The oldest car is the one commissioned by Fisher, one of the Speedway's four founders, and built by Premier, an Indianapolis passenger car company. Fisher, who later drained a Florida swamp and turned it into Miami Beach, wanted to compete in the Vanderbilt Cup Race on Long Island, N.Y., America's most prestigious race at the time, but the Premier exceeded the 2,200-pound maximum.
"So what they did was try and make the thing as light as possible," Davidson said. "They started drilling holes in the frame."
After 470 holes, they stopped drilling, fearing any more would cause the body-less vehicle to collapse. The car was still 120 pounds too heavy, forcing a withdrawal.
Fisher raced the car, which cost 15,000, only once -- on Nov. 5, 1905, winning on the Indiana State Fairgrounds 1-mile horse track.
Honoring other races
Though heavy on its Indy 500 roots, the museum also pays homage to the other races held at the track each year -- Formula One's U.S. Grand Prix and NASCAR's Allstate 400 at the Brickyard. There also are midget and sprint cars and European sports cars; the NASCAR collection includes a No. 43 Pontiac driven by Richard Petty and Indiana native Tony Stewart's No. 20.

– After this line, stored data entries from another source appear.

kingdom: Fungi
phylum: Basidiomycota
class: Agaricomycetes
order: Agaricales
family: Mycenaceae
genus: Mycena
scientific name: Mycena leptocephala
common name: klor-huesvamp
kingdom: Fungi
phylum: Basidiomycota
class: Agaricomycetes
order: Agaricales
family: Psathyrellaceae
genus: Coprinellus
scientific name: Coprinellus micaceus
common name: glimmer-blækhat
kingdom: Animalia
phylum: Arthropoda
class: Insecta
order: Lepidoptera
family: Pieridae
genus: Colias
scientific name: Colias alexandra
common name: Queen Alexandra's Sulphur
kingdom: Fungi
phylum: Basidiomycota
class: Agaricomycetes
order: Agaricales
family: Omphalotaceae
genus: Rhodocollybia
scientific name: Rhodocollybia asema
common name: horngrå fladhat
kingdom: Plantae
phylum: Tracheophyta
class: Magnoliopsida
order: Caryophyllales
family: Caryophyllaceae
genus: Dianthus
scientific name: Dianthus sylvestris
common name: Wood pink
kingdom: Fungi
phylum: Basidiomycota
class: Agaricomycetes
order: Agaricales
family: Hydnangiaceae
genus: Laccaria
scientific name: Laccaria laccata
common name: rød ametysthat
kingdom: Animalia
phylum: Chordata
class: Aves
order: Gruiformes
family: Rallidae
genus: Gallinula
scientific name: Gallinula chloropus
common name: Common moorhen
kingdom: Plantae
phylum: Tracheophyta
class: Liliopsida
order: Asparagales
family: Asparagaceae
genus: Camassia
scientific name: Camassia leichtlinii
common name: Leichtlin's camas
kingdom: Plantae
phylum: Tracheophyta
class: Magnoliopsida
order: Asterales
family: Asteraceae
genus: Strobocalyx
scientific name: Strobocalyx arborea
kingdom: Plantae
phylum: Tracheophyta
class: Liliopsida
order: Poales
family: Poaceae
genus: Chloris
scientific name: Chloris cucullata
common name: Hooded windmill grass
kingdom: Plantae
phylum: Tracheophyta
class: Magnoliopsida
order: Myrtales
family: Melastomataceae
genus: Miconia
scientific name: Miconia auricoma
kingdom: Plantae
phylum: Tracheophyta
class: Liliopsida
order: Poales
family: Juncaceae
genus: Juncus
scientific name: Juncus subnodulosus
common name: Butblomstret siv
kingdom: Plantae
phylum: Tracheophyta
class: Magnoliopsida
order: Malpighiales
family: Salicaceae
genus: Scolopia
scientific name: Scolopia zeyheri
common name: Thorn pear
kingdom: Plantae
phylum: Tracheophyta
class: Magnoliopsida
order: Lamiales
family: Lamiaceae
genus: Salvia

Martin Kieslich, a German exchange student, was pleased to see helmets worn by retired F1 driver Michael Schumacher during a recent visit, which included a museum-sponsored ride around the famed racetrack -- in a shuttle bus, though, not a race car.
"You always see the Indianapolis 500," Kieslich said. "It's strange to think that you yourself are on that track."
One of the most valuable cars in the museum's collection is a streamlined 1954 Formula One Mercedes-Benz. A similar car sold several years ago in England for about 10 million, Davidson said.
And one of the most exotic cars is a 1957 SS Corvette built from a stripped-down Jaguar D Type by a group of General Motors engineers who wanted to get into international competition to beat Ferrari and Maserati.
"I don't know if they even had a budget. They just started working on the thing," Davidson said.
The car had an experimental magnesium body and set a lap record at Sebring, Fla., but dropped out of the race early. Shortly after that, GM pulled the plug on the program.
Besides the Borg-Warner Trophy, the museum displays the 6-foot silver Wheeler-Schebler Trophy, which was commissioned from Tiffany & amp; Co. for about 10,000 and first awarded to the winner of a 300-mile race at the Speedway in 1909, the year the track opened and two years before the first 500. There also is a mammoth photo archive -- now being digitized -- dating to 1909.
Ron McQueeney, the Speedway director of photography, said the archive consists of 4 million images.
It's a fitting collection for the city known as the "racing capital of the world," said Adam Wardlow, 18, of nearby Martinsville.
"This is one of the main attractions of our city."